Ce qui est intéressant sur une île, c’est le confinement. A partir du moment où il n’y a plus d’entrées et de sorties, c’est rassurant. Mais ne pas se confiner c’est être complice du malheur de certains et encore plus sur une île.
En Guadeloupe les choses s’organisent bien, c’est le ressenti de Gwenaël : "Pour avoir été interne là-bas, il y a quelques années en réanimation, je suis assez confiant. Il y a des forces vives incroyables et des soignants de qualité, comme le docteur Portecop, chef du service des urgences du CHU de Pointe à Pitre. Ou encore Mehdi Keita de l'EFS (Etablissement français du sang) à qui j'ai transmis les documents avec lesquels on a travaillé avec l'ARS de Bretagne (Agence régionale de santé)".

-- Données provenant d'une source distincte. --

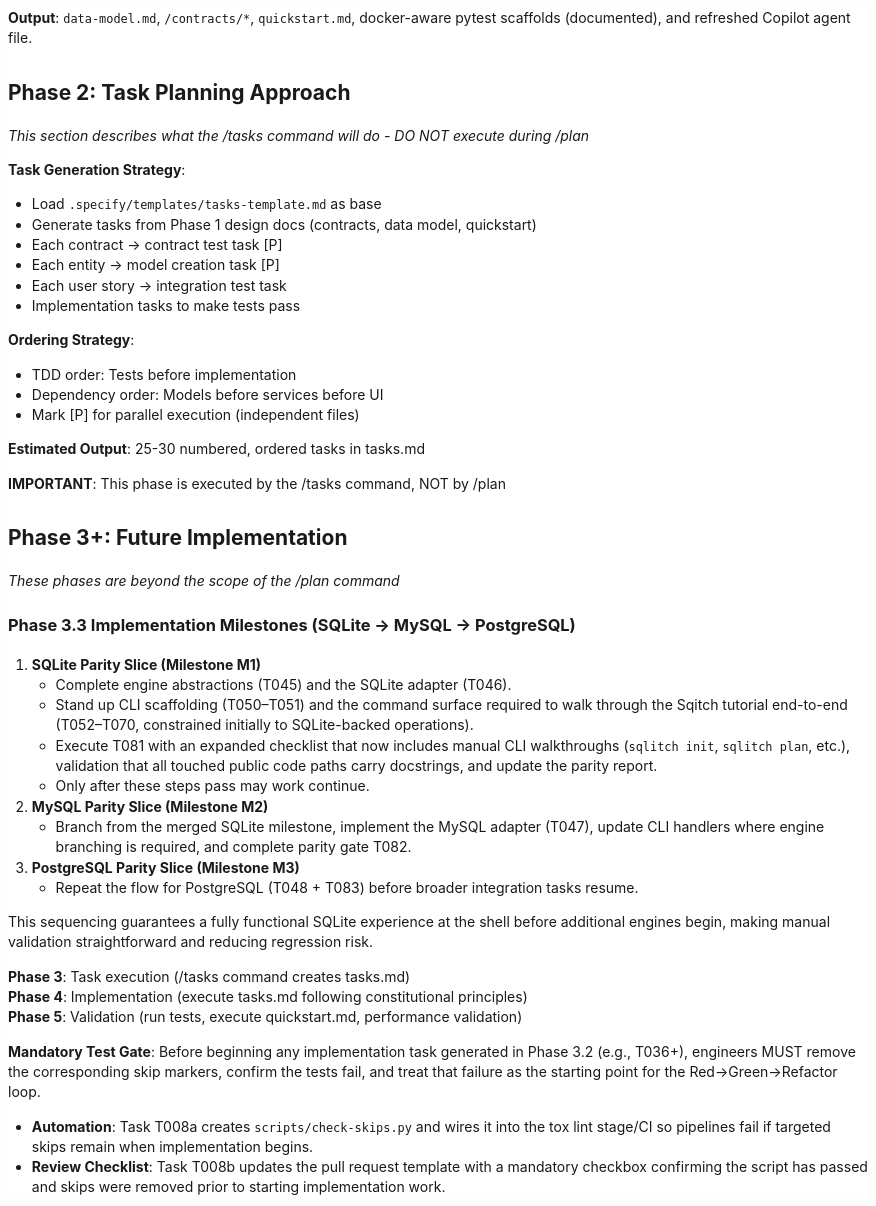 **Output**: `data-model.md`, `/contracts/*`, `quickstart.md`, docker-aware pytest scaffolds (documented), and refreshed Copilot agent file.

## Phase 2: Task Planning Approach
*This section describes what the /tasks command will do - DO NOT execute during /plan*

**Task Generation Strategy**:
- Load `.specify/templates/tasks-template.md` as base
- Generate tasks from Phase 1 design docs (contracts, data model, quickstart)
- Each contract → contract test task [P]
- Each entity → model creation task [P] 
- Each user story → integration test task
- Implementation tasks to make tests pass

**Ordering Strategy**:
- TDD order: Tests before implementation 
- Dependency order: Models before services before UI
- Mark [P] for parallel execution (independent files)

**Estimated Output**: 25-30 numbered, ordered tasks in tasks.md

**IMPORTANT**: This phase is executed by the /tasks command, NOT by /plan

## Phase 3+: Future Implementation
*These phases are beyond the scope of the /plan command*

### Phase 3.3 Implementation Milestones (SQLite → MySQL → PostgreSQL)
1. **SQLite Parity Slice (Milestone M1)**
   - Complete engine abstractions (T045) and the SQLite adapter (T046).
   - Stand up CLI scaffolding (T050–T051) and the command surface required to walk through the Sqitch tutorial end-to-end (T052–T070, constrained initially to SQLite-backed operations).
   - Execute T081 with an expanded checklist that now includes manual CLI walkthroughs (`sqlitch init`, `sqlitch plan`, etc.), validation that all touched public code paths carry docstrings, and update the parity report.
   - Only after these steps pass may work continue.
2. **MySQL Parity Slice (Milestone M2)**
   - Branch from the merged SQLite milestone, implement the MySQL adapter (T047), update CLI handlers where engine branching is required, and complete parity gate T082.
3. **PostgreSQL Parity Slice (Milestone M3)**
   - Repeat the flow for PostgreSQL (T048 + T083) before broader integration tasks resume.

This sequencing guarantees a fully functional SQLite experience at the shell before additional engines begin, making manual validation straightforward and reducing regression risk.

**Phase 3**: Task execution (/tasks command creates tasks.md)  
**Phase 4**: Implementation (execute tasks.md following constitutional principles)  
**Phase 5**: Validation (run tests, execute quickstart.md, performance validation)

**Mandatory Test Gate**: Before beginning any implementation task generated in Phase 3.2 (e.g., T036+), engineers MUST remove the corresponding skip markers, confirm the tests fail, and treat that failure as the starting point for the Red→Green→Refactor loop.
- **Automation**: Task T008a creates `scripts/check-skips.py` and wires it into the tox lint stage/CI so pipelines fail if targeted skips remain when implementation begins.
- **Review Checklist**: Task T008b updates the pull request template with a mandatory checkbox confirming the script has passed and skips were removed prior to starting implementation work.
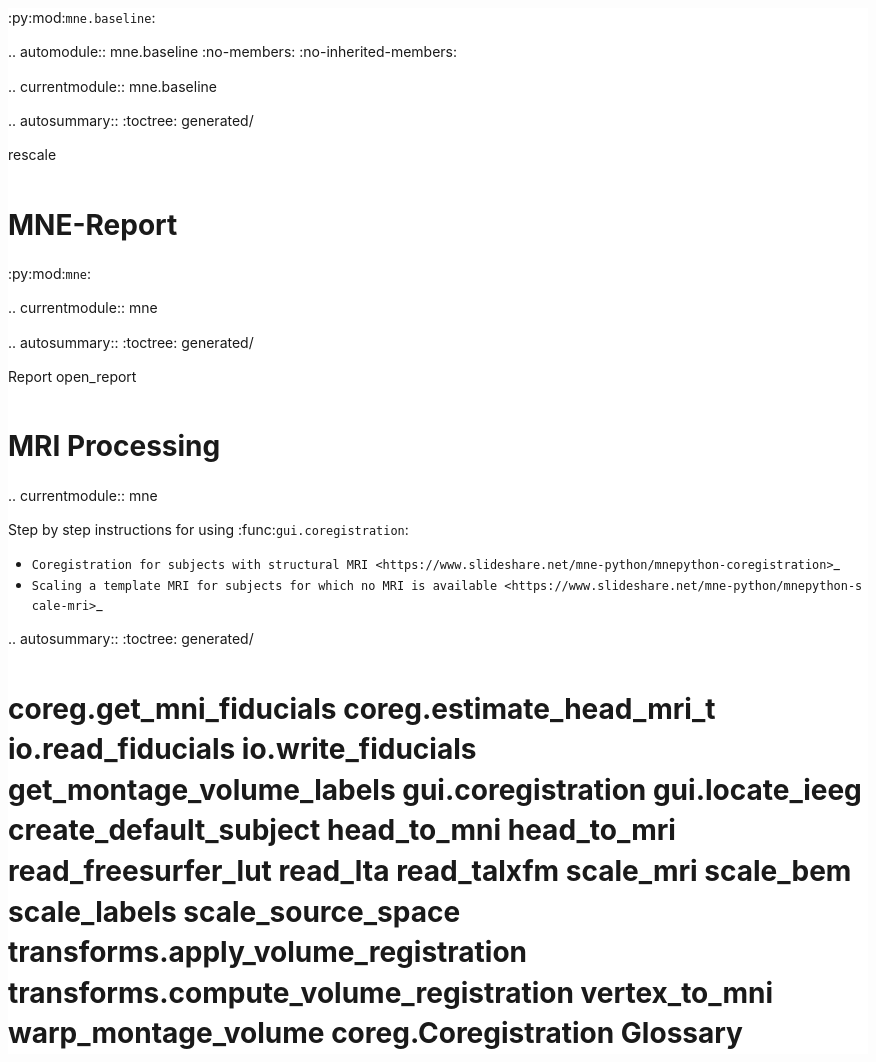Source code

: :py:mod:`mne.baseline`:

.. automodule:: mne.baseline
   :no-members:
   :no-inherited-members:

.. currentmodule:: mne.baseline

.. autosummary::
   :toctree: generated/

   rescale

MNE-Report
==========

:py:mod:`mne`:

.. currentmodule:: mne

.. autosummary::
   :toctree: generated/

   Report
   open_report

MRI Processing
==============

.. currentmodule:: mne

Step by step instructions for using :func:`gui.coregistration`:

 - `Coregistration for subjects with structural MRI
   <https://www.slideshare.net/mne-python/mnepython-coregistration>`_
 - `Scaling a template MRI for subjects for which no MRI is available
   <https://www.slideshare.net/mne-python/mnepython-scale-mri>`_

.. autosummary::
   :toctree: generated/

   coreg.get_mni_fiducials
   coreg.estimate_head_mri_t
   io.read_fiducials
   io.write_fiducials
   get_montage_volume_labels
   gui.coregistration
   gui.locate_ieeg
   create_default_subject
   head_to_mni
   head_to_mri
   read_freesurfer_lut
   read_lta
   read_talxfm
   scale_mri
   scale_bem
   scale_labels
   scale_source_space
   transforms.apply_volume_registration
   transforms.compute_volume_registration
   vertex_to_mni
   warp_montage_volume
   coreg.Coregistration
Glossary
========

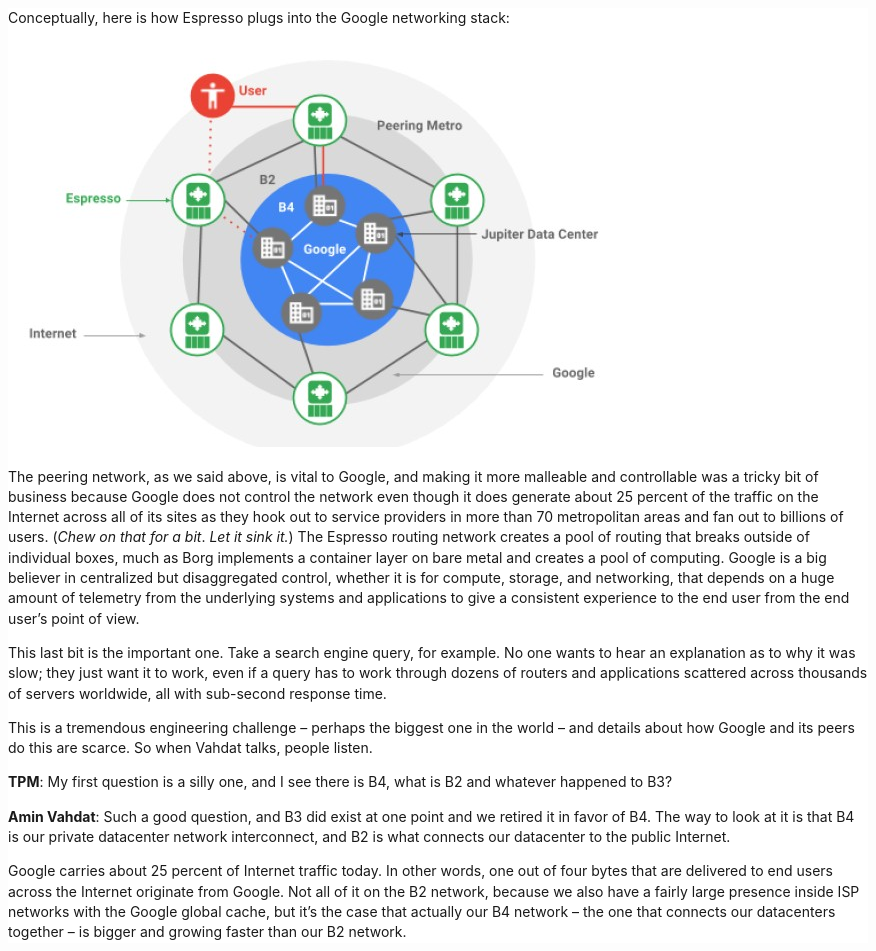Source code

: Conceptually, here is how Espresso plugs into the Google networking stack:

[![google-sdn-block-diagram.jpg](../_resources/c2f57a4b78b331bfac19ed11711f6f1a.jpg)](https://3s81si1s5ygj3mzby34dq6qf-wpengine.netdna-ssl.com/wp-content/uploads/2017/07/google-sdn-block-diagram.jpg)

The peering network, as we said above, is vital to Google, and making it more malleable and controllable was a tricky bit of business because Google does not control the network even though it does generate about 25 percent of the traffic on the Internet across all of its sites as they hook out to service providers in more than 70 metropolitan areas and fan out to billions of users. (*Chew on that for a bit*. *Let it sink it.*) The Espresso routing network creates a pool of routing that breaks outside of individual boxes, much as Borg implements a container layer on bare metal and creates a pool of computing. Google is a big believer in centralized but disaggregated control, whether it is for compute, storage, and networking, that depends on a huge amount of telemetry from the underlying systems and applications to give a consistent experience to the end user from the end user’s point of view.

This last bit is the important one. Take a search engine query, for example. No one wants to hear an explanation as to why it was slow; they just want it to work, even if a query has to work through dozens of routers and applications scattered across thousands of servers worldwide, all with sub-second response time.

This is a tremendous engineering challenge – perhaps the biggest one in the world – and details about how Google and its peers do this are scarce. So when Vahdat talks, people listen.

**TPM**: My first question is a silly one, and I see there is B4, what is B2 and whatever happened to B3?

**Amin Vahdat**: Such a good question, and B3 did exist at one point and we retired it in favor of B4. The way to look at it is that B4 is our private datacenter network interconnect, and B2 is what connects our datacenter to the public Internet.

Google carries about 25 percent of Internet traffic today. In other words, one out of four bytes that are delivered to end users across the Internet originate from Google. Not all of it on the B2 network, because we also have a fairly large presence inside ISP networks with the Google global cache, but it’s the case that actually our B4 network – the one that connects our datacenters together – is bigger and growing faster than our B2 network.
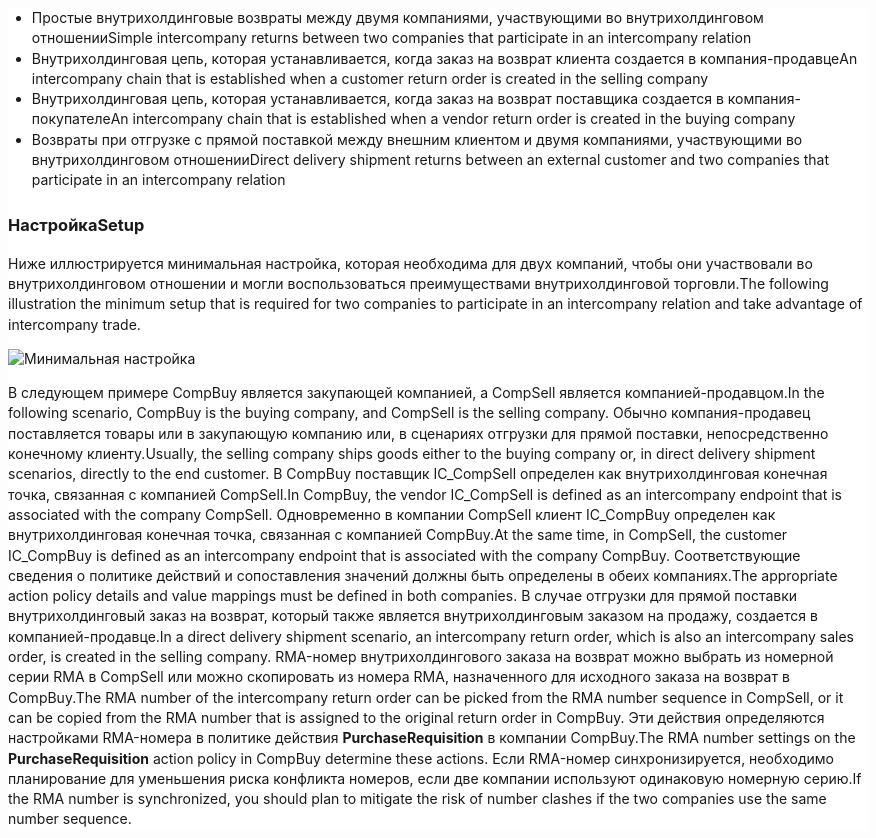 -   <span data-ttu-id="d2c57-372">Простые внутрихолдинговые возвраты между двумя компаниями, участвующими во внутрихолдинговом отношении</span><span class="sxs-lookup"><span data-stu-id="d2c57-372">Simple intercompany returns between two companies that participate in an intercompany relation</span></span>
-   <span data-ttu-id="d2c57-373">Внутрихолдинговая цепь, которая устанавливается, когда заказ на возврат клиента создается в компания-продавце</span><span class="sxs-lookup"><span data-stu-id="d2c57-373">An intercompany chain that is established when a customer return order is created in the selling company</span></span>
-   <span data-ttu-id="d2c57-374">Внутрихолдинговая цепь, которая устанавливается, когда заказ на возврат поставщика создается в компания-покупателе</span><span class="sxs-lookup"><span data-stu-id="d2c57-374">An intercompany chain that is established when a vendor return order is created in the buying company</span></span>
-   <span data-ttu-id="d2c57-375">Возвраты при отгрузке с прямой поставкой между внешним клиентом и двумя компаниями, участвующими во внутрихолдинговом отношении</span><span class="sxs-lookup"><span data-stu-id="d2c57-375">Direct delivery shipment returns between an external customer and two companies that participate in an intercompany relation</span></span>

### <a name="setup"></a><span data-ttu-id="d2c57-376">Настройка</span><span class="sxs-lookup"><span data-stu-id="d2c57-376">Setup</span></span>

<span data-ttu-id="d2c57-377">Ниже иллюстрируется минимальная настройка, которая необходима для двух компаний, чтобы они участвовали во внутрихолдинговом отношении и могли воспользоваться преимуществами внутрихолдинговой торговли.</span><span class="sxs-lookup"><span data-stu-id="d2c57-377">The following illustration the minimum setup that is required for two companies to participate in an intercompany relation and take advantage of intercompany trade.</span></span>  

![Минимальная настройка](./media/SalesReturn06.png)

<span data-ttu-id="d2c57-379">В следующем примере CompBuy является закупающей компанией, а CompSell является компанией-продавцом.</span><span class="sxs-lookup"><span data-stu-id="d2c57-379">In the following scenario, CompBuy is the buying company, and CompSell is the selling company.</span></span> <span data-ttu-id="d2c57-380">Обычно компания-продавец поставляется товары или в закупающую компанию или, в сценариях отгрузки для прямой поставки, непосредственно конечному клиенту.</span><span class="sxs-lookup"><span data-stu-id="d2c57-380">Usually, the selling company ships goods either to the buying company or, in direct delivery shipment scenarios, directly to the end customer.</span></span> <span data-ttu-id="d2c57-381">В CompBuy поставщик IC\_CompSell определен как внутрихолдинговая конечная точка, связанная с компанией CompSell.</span><span class="sxs-lookup"><span data-stu-id="d2c57-381">In CompBuy, the vendor IC\_CompSell is defined as an intercompany endpoint that is associated with the company CompSell.</span></span> <span data-ttu-id="d2c57-382">Одновременно в компании CompSell клиент IC\_CompBuy определен как внутрихолдинговая конечная точка, связанная с компанией CompBuy.</span><span class="sxs-lookup"><span data-stu-id="d2c57-382">At the same time, in CompSell, the customer IC\_CompBuy is defined as an intercompany endpoint that is associated with the company CompBuy.</span></span> <span data-ttu-id="d2c57-383">Соответствующие сведения о политике действий и сопоставления значений должны быть определены в обеих компаниях.</span><span class="sxs-lookup"><span data-stu-id="d2c57-383">The appropriate action policy details and value mappings must be defined in both companies.</span></span> <span data-ttu-id="d2c57-384">В случае отгрузки для прямой поставки внутрихолдинговый заказ на возврат, который также является внутрихолдинговым заказом на продажу, создается в компанией-продавце.</span><span class="sxs-lookup"><span data-stu-id="d2c57-384">In a direct delivery shipment scenario, an intercompany return order, which is also an intercompany sales order, is created in the selling company.</span></span> <span data-ttu-id="d2c57-385">RMA-номер внутрихолдингового заказа на возврат можно выбрать из номерной серии RMA в CompSell или можно скопировать из номера RMA, назначенного для исходного заказа на возврат в CompBuy.</span><span class="sxs-lookup"><span data-stu-id="d2c57-385">The RMA number of the intercompany return order can be picked from the RMA number sequence in CompSell, or it can be copied from the RMA number that is assigned to the original return order in CompBuy.</span></span> <span data-ttu-id="d2c57-386">Эти действия определяются настройками RMA-номера в политике действия **PurchaseRequisition** в компании CompBuy.</span><span class="sxs-lookup"><span data-stu-id="d2c57-386">The RMA number settings on the **PurchaseRequisition** action policy in CompBuy determine these actions.</span></span> <span data-ttu-id="d2c57-387">Если RMA-номер синхронизируется, необходимо планирование для уменьшения риска конфликта номеров, если две компании используют одинаковую номерную серию.</span><span class="sxs-lookup"><span data-stu-id="d2c57-387">If the RMA number is synchronized, you should plan to mitigate the risk of number clashes if the two companies use the same number sequence.</span></span>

La seule problématique à ses yeux est l’insularité pour l’acheminement du matériel. Mais si les gens sont confinés, l’épidémie peut être contrôlée. Les dernières mesures prises le confortent dans son analyse : "Avec le couvre-feu, les gens doivent se rendre compte de la gravité des choses, et principalement pour les gens fragiles."
L’avenir, les masques et les tests
En ce moment, la polémique enfle sur les masques, "assez, pas assez". L’OMS vient de déclarer que les masques seuls ne sont pas une solution miracle. Mais l’Académie de médecine a recommandé qu’on développe la fabrication de des masques alternatifs non-médicaux. "C’est une vraie solution de guerre, mais c’est une solution. Aujourd’hui les gens peuvent polémiquer autant qu’ils veulent sur le fait qu’on n’ait pas anticipé. Nous, notre choix de médecins ce n’est pas d’être dans la polémique mais de trouver des solutions, en attendant les masques et ça en fait partie." Et à Saint-Malo, les idées fusent pour partir à l'abordage du virus.
Ici avec les voileries, on est en train de travailler sur un masque en dacron ou en toile de voiles de bateau, très étanches mais confortables.
A Saint-Malo, la femme de Gwenaël est pharmacien biologiste, elle travaille avec son équipe et le Dr Lemonnier, sur un test de sérologie. Un test allemand qui devrait arriver très prochainement d’abord pour les soignants mais qui pourrait, s’il est concluant, se généraliser.
Dans ce contexte général de crise, Gwenaël illustre de belle manière le rôle d’un médecin de ville, trop souvent mis à l’écart ou à l’index par les Instances. "Moi, je suis un gars de terrain, j’applique des recettes validées scientifiquement car j’ai une vraie responsabilité vis-à-vis de gens que je soigne. On a juste un esprit libre et critique." Sur terre, comme sur mer, il gardera toujours le même cap : soigner et être au service des autres.